With the IoT he sees a lot of investment going into the middleware tier. This involves activity among larger companies and numerous start-ups in developing platforms. The good news is that many of these platforms coming out are using some common standards.
"A good portion of the middleware vendors are using open source. But they are putting it within their proprietary software," said Skerrett.
State of Affairs
IoT development now is fraught with a series of sensors and actuators that connect to a gateway to provide Internet connectivity. On the back end the IoT needs platforms for protocols and brokering and device management.
The Eclipse Foundation is developing such a gateway and a variety of open source projects for those solutions. What Eclipse lacks so far is one platform to integrate all of this.
"I think we will get there. That is where I want to see us go. But it is too early in the process to get there," Skerrett said. "In a perfect world it makes sense to be there first. But as an industry we are still learning what is required for a platform."
OORT takes an approach that avoids IoT vendor lock in. The company's solution lets consumers convert their analog and digital handsets into a smart device.
The company created a smart hub that handles both WiFi and Bluetooth. These are two of the most common radio standards in the world. This really lowers the cost for both manufacturers and consumers.
This is challenging the whole market," said Tadajewski."We are ready to share our knowledge and let other companies use this solution."
For the first time, this will allow the service providers and product makers to view direct connection with a bridge between them and their customers. The small module that manufacturers can place in their products lets customers control them through their smartphones, he explained.
This type of technology will reduce costs. The control module will eliminate the need for costly LCD screens. It will make unnecessary more costly electronic modules inside their products.
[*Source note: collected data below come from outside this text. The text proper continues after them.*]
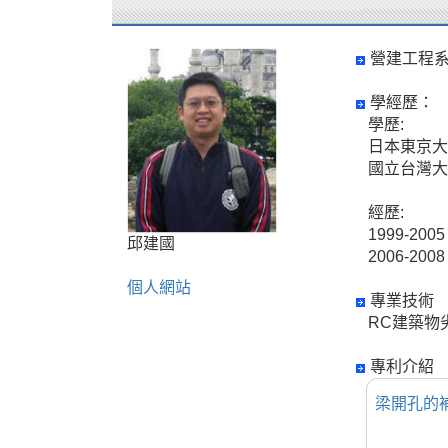
營建工程系
學經歷：
學歷:
日本東京大
國立台灣大
經歷:
1999-2
邱建國
2006-2
個人網站
專業技術
RC建築物
專利介紹
梁開孔的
Instead, consumers can use their smartphones as interfaces for their devices.
The ability to control all household products from a smartphone will save consumers frustration and added expense. It will make product makers smart vendors.
The use of existing WiFi or Bluetooth chips will tell vendors what their customers are using and where they live. This will give a new channel for continuing sales to maintain and supplement their products.
"This is going to change the whole market," said Tadajewski."It will let the winners of the IoT market be determined by the ones who have the most effective ecosystem. That will be the one with biggest amount of devices you can use with the classical system."